Your task: Leave out the pictures. Return every record otherwise untouched.

Document images with source code:
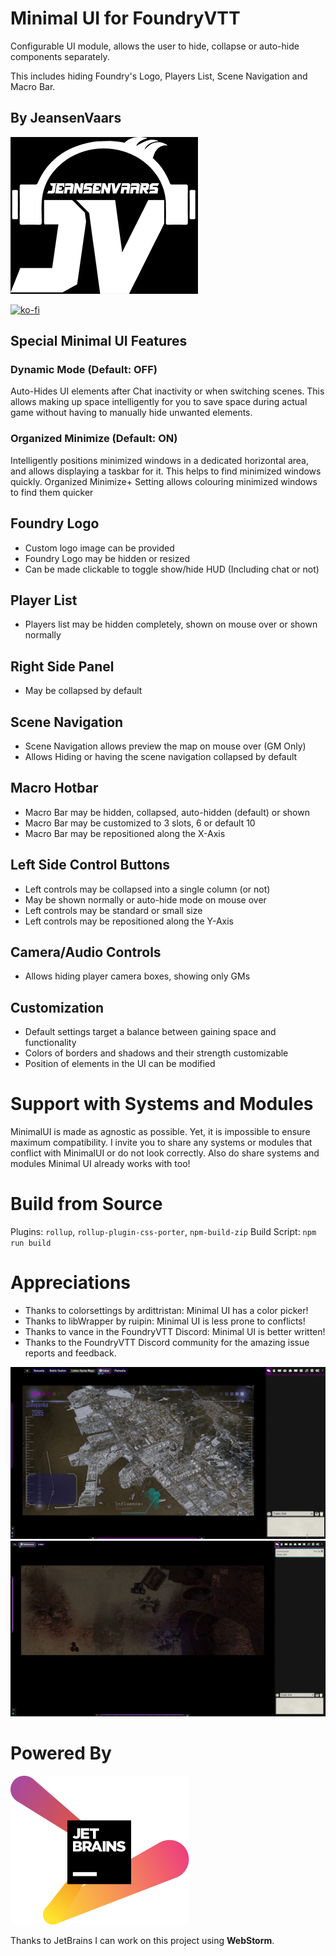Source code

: # Minimal UI for FoundryVTT

Configurable UI module, allows the user to hide, collapse or auto-hide components separately.

This includes hiding Foundry's Logo, Players List, Scene Navigation and Macro Bar.

## By JeansenVaars
![JVLogo](logo-small-black.png)

[![ko-fi](https://ko-fi.com/img/githubbutton_sm.svg)](https://ko-fi.com/V7V14D3AH)

## Special Minimal UI Features

### Dynamic Mode (Default: OFF)
Auto-Hides UI elements after Chat inactivity or when switching scenes.
This allows making up space intelligently for you to save space during actual game
without having to manually hide unwanted elements.

### Organized Minimize (Default: ON)
Intelligently positions minimized windows in a dedicated horizontal area, and 
allows displaying a taskbar for it. This helps to find minimized windows quickly.
Organized Minimize+ Setting allows colouring minimized windows to find them quicker

## Foundry Logo
* Custom logo image can be provided
* Foundry Logo may be hidden or resized
* Can be made clickable to toggle show/hide HUD (Including chat or not)
  
## Player List
* Players list may be hidden completely, shown on mouse over or shown normally

## Right Side Panel
* May be collapsed by default
  
## Scene Navigation
* Scene Navigation allows preview the map on mouse over (GM Only)
* Allows Hiding or having the scene navigation collapsed by default

## Macro Hotbar
* Macro Bar may be hidden, collapsed, auto-hidden (default) or shown
* Macro Bar may be customized to 3 slots, 6 or default 10
* Macro Bar may be repositioned along the X-Axis

## Left Side Control Buttons
* Left controls may be collapsed into a single column (or not)
* May be shown normally or auto-hide mode on mouse over 
* Left controls may be standard or small size
* Left controls may be repositioned along the Y-Axis

## Camera/Audio Controls
* Allows hiding player camera boxes, showing only GMs
  
## Customization
* Default settings target a balance between gaining space and functionality
* Colors of borders and shadows and their strength customizable
* Position of elements in the UI can be modified

# Support with Systems and Modules
MinimalUI is made as agnostic as possible. Yet, it is impossible to ensure maximum compatibility.
I invite you to share any systems or modules that conflict with MinimalUI or do not look correctly.
Also do share systems and modules Minimal UI already works with too!

# Build from Source
Plugins: `rollup`, `rollup-plugin-css-porter`, `npm-build-zip`
Build Script: `npm run build`

# Appreciations
* Thanks to colorsettings by ardittristan: Minimal UI has a color picker!
* Thanks to libWrapper by ruipin: Minimal UI is less prone to conflicts!
* Thanks to vance in the FoundryVTT Discord: Minimal UI is better written!
* Thanks to the FoundryVTT Discord community for the amazing issue reports and feedback.

![Example GIF](./examplegif-long3.gif)
![Example Image](./example12.jpg)

# Powered By
[![JetBrains](./jetbrains.svg)](https://www.jetbrains.com)

Thanks to JetBrains I can work on this project using **WebStorm**.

Output below:
Source code

: # Minimal UI for FoundryVTT

Configurable UI module, allows the user to hide, collapse or auto-hide components separately.

This includes hiding Foundry's Logo, Players List, Scene Navigation and Macro Bar.

## By JeansenVaars
![JVLogo](logo-small-black.png)

[![ko-fi](https://ko-fi.com/img/githubbutton_sm.svg)](https://ko-fi.com/V7V14D3AH)

## Special Minimal UI Features

### Dynamic Mode (Default: OFF)
Auto-Hides UI elements after Chat inactivity or when switching scenes.
This allows making up space intelligently for you to save space during actual game
without having to manually hide unwanted elements.

### Organized Minimize (Default: ON)
Intelligently positions minimized windows in a dedicated horizontal area, and 
allows displaying a taskbar for it. This helps to find minimized windows quickly.
Organized Minimize+ Setting allows colouring minimized windows to find them quicker

## Foundry Logo
* Custom logo image can be provided
* Foundry Logo may be hidden or resized
* Can be made clickable to toggle show/hide HUD (Including chat or not)
  
## Player List
* Players list may be hidden completely, shown on mouse over or shown normally

## Right Side Panel
* May be collapsed by default
  
## Scene Navigation
* Scene Navigation allows preview the map on mouse over (GM Only)
* Allows Hiding or having the scene navigation collapsed by default

## Macro Hotbar
* Macro Bar may be hidden, collapsed, auto-hidden (default) or shown
* Macro Bar may be customized to 3 slots, 6 or default 10
* Macro Bar may be repositioned along the X-Axis

## Left Side Control Buttons
* Left controls may be collapsed into a single column (or not)
* May be shown normally or auto-hide mode on mouse over 
* Left controls may be standard or small size
* Left controls may be repositioned along the Y-Axis

## Camera/Audio Controls
* Allows hiding player camera boxes, showing only GMs
  
## Customization
* Default settings target a balance between gaining space and functionality
* Colors of borders and shadows and their strength customizable
* Position of elements in the UI can be modified

# Support with Systems and Modules
MinimalUI is made as agnostic as possible. Yet, it is impossible to ensure maximum compatibility.
I invite you to share any systems or modules that conflict with MinimalUI or do not look correctly.
Also do share systems and modules Minimal UI already works with too!

# Build from Source
Plugins: `rollup`, `rollup-plugin-css-porter`, `npm-build-zip`
Build Script: `npm run build`

# Appreciations
* Thanks to colorsettings by ardittristan: Minimal UI has a color picker!
* Thanks to libWrapper by ruipin: Minimal UI is less prone to conflicts!
* Thanks to vance in the FoundryVTT Discord: Minimal UI is better written!
* Thanks to the FoundryVTT Discord community for the amazing issue reports and feedback.

![Example GIF](./examplegif-long3.gif)
![Example Image](./example12.jpg)

# Powered By
[![JetBrains](./jetbrains.svg)](https://www.jetbrains.com)

Thanks to JetBrains I can work on this project using **WebStorm**.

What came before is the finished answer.